Homepage Forums Inspired By Lacoste, Timeless – Learning From An Award Winning Grade

  • They are added fog, lens flares and light leaks all over the place, which all contributes as well. I think if you diffused the bg more it would have helped. Curious why you didn’t use a luma mask when adding yellow vs trying to pull it out afterward?
    I feel like Lean has a special technique in dealing with contrast in the shadows, not sure what he does. Its like has diffuses them somehow.


  • Dan Moran
    Member

    Yeah it’s a very heavy post job. I’ve been spending time with a lot of really great colorists and one thing they all have in common is simplicity. They have extremly strong primary corrections and never use secondaries to build the look only to fix issues or on the 2nd or 3rd pass to pop areas. I’ve been trying to be as strict myself! I know quite a few colourists that sharpen the shadows to get extra pop out of them so it could be totally possible that he does the opposite

  • Hey thanks Dan. I love the way you did your primary grade, talking about simplicity. I’m a big fan of those kinda corrections, so you don’t have to deal with a lot of nodes afterwards. Im just doing grading since 1 year and it’s fun to see that mostly any pro don’t have these freakin 10-20 node trees, which everyone things colorists are doing in a grading session.
    Please do more of those kinda sessions.
    Cheers, Manuel

  • I have been thinking about this commercial look for a while. I hear that Soret uses baselight. Maybe is just me but i feel the colors on baselight look they have a blur on top. I feel it specially on the girls face and on the sky of the other lacoste commercial he did. Do you think this is possible on Resolve?

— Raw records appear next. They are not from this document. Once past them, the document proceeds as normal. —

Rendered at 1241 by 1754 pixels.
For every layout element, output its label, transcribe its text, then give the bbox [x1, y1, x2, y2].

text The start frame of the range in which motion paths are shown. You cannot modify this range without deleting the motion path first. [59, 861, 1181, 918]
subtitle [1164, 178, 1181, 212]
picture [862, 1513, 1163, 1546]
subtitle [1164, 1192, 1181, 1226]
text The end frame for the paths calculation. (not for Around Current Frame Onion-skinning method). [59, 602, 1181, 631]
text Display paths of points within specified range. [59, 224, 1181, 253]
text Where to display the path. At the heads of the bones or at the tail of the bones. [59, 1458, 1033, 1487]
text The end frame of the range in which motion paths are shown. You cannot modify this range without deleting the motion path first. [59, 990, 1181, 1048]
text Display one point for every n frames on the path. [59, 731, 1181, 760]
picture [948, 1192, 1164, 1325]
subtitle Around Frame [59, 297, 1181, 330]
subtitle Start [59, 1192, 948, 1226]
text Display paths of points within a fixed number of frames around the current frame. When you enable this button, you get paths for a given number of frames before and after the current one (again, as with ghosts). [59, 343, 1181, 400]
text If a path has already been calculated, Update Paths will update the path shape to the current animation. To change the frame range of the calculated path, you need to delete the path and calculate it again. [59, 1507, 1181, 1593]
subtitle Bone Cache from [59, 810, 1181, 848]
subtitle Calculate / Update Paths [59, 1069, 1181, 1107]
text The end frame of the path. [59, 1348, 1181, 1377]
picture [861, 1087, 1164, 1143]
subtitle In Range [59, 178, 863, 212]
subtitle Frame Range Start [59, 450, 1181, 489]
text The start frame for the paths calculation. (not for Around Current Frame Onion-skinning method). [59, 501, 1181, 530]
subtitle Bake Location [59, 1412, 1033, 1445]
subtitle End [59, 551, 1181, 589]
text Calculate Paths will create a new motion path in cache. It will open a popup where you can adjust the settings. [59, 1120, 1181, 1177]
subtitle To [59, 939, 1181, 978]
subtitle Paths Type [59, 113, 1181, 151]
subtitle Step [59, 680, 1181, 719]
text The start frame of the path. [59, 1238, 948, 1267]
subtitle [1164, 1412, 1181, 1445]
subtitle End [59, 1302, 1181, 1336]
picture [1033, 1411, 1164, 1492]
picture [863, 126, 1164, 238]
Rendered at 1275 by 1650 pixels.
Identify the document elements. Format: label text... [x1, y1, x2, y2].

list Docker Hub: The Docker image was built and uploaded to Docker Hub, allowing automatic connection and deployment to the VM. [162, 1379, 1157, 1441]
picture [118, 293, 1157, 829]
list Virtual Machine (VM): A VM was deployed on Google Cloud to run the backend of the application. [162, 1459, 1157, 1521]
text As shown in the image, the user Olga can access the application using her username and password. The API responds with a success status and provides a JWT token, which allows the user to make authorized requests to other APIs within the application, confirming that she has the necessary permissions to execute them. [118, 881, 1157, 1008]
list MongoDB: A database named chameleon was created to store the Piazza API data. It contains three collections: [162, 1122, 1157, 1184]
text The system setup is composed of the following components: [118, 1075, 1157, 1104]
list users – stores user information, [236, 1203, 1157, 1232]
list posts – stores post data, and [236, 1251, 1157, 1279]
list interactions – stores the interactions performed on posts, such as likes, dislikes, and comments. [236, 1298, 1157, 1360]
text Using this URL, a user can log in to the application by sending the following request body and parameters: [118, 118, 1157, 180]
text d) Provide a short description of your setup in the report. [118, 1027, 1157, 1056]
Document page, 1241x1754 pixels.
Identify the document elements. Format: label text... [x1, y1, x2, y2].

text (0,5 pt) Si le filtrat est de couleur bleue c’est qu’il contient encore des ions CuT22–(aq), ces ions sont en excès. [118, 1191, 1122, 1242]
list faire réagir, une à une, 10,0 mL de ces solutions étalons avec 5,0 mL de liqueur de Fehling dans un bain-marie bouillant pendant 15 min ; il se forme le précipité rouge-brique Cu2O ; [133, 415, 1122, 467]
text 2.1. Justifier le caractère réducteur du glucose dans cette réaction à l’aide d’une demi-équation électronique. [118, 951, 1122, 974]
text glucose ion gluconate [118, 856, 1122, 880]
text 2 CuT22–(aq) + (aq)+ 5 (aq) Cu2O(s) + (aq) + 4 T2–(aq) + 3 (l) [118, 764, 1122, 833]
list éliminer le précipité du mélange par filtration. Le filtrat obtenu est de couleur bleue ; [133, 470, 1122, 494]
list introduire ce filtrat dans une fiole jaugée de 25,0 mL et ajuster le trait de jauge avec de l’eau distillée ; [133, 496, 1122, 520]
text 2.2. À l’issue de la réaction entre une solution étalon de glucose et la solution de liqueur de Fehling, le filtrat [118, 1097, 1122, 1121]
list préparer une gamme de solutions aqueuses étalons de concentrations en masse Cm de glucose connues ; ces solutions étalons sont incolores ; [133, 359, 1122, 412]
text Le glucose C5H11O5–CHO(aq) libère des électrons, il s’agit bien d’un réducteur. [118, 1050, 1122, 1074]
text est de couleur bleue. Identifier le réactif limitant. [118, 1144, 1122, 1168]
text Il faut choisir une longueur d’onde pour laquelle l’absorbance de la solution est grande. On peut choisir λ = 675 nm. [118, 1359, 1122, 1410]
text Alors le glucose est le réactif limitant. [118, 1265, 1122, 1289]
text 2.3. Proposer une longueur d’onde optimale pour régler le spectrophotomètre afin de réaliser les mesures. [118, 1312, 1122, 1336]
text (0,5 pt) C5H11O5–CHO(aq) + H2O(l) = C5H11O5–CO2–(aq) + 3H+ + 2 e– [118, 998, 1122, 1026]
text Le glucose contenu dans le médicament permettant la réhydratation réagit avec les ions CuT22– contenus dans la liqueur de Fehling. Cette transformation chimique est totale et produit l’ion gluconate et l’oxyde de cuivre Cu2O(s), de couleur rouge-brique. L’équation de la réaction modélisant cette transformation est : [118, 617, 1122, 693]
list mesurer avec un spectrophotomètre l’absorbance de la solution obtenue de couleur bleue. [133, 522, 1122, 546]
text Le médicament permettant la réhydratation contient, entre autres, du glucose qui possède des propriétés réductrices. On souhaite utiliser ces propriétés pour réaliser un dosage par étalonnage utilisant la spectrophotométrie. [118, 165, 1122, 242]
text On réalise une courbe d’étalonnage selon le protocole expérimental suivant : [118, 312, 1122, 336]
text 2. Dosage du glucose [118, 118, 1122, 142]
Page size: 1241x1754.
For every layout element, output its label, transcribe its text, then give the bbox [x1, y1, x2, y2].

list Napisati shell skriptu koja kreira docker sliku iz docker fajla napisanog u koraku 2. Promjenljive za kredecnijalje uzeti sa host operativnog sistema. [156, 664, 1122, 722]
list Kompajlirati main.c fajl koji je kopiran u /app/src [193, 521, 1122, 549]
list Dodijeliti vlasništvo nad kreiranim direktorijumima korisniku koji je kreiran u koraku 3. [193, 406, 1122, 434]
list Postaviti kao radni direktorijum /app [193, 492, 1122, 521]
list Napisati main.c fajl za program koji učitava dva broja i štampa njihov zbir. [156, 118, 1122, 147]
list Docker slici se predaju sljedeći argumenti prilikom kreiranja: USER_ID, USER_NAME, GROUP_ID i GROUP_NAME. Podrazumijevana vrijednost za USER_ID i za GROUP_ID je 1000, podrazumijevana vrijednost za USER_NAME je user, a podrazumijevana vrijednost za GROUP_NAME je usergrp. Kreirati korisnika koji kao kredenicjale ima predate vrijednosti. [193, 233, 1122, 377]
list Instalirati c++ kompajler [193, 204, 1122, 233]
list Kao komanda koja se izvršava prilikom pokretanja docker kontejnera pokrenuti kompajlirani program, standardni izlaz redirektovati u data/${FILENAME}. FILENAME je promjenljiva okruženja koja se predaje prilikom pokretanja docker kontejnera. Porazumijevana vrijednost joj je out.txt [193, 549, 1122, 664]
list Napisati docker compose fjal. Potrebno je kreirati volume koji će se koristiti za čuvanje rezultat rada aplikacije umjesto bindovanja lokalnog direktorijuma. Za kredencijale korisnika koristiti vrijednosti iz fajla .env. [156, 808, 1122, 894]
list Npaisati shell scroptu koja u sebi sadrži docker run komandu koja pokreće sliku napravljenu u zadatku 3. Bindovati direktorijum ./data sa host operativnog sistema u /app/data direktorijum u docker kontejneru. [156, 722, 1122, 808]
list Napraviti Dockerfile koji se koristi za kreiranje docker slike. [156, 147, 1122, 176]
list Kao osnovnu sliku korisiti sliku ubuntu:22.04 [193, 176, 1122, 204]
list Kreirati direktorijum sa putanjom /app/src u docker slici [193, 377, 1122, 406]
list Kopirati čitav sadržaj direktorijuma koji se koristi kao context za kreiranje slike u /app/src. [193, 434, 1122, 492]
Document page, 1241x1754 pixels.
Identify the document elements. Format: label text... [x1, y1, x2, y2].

  • Hi, Dan! Nice tutorial. I ve’ following your grading approaches and I find them very inspiring. I have one question: why do you locate keys and shapes before the Primary/ Contrast/ Neutralization/ Color Node or even Luts. I feel that it works different when you isolate things prior of a general modification than afterwards. And I’m trying to figure out which is the difference. I remembered to hear a colorist saying that method is like to make holes to the image. But it seems to work ok for you.